[Task objective]:
Copy the entries below word for word, from the line containing "How many segments does this pie chart have?" through the line containing "In Linear Wear", both included. Leave the pictures out.

[Records for processing]:
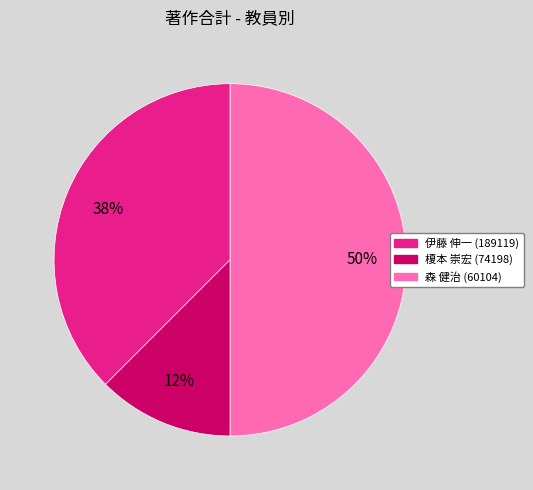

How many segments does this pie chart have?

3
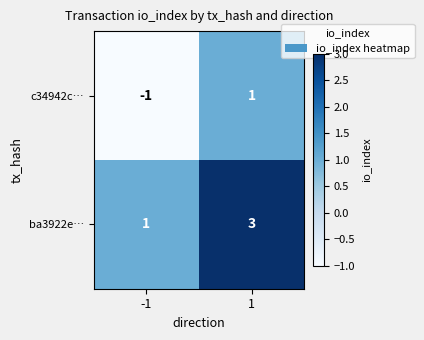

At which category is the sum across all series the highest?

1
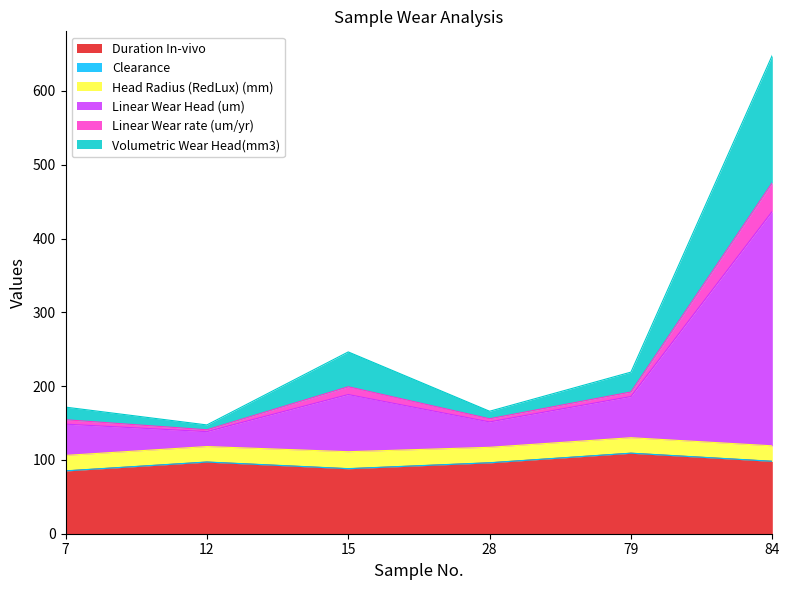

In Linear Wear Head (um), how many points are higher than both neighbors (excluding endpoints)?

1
--
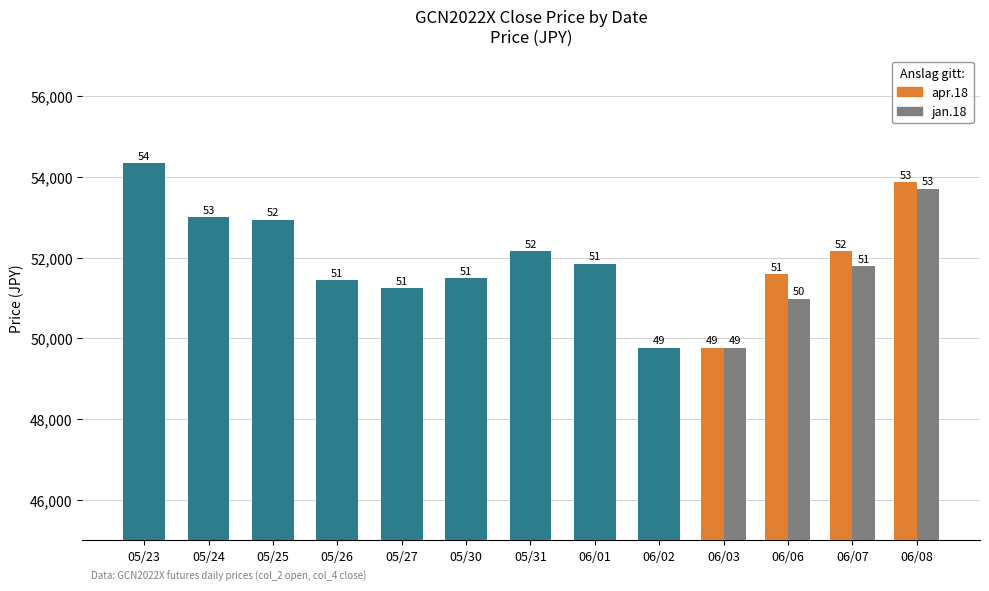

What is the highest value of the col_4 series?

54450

[Your solution]:
How many segments does this pie chart have?

3

At which category is the sum across all series the highest?

1

In Linear Wear Head (um), how many points are higher than both neighbors (excluding endpoints)?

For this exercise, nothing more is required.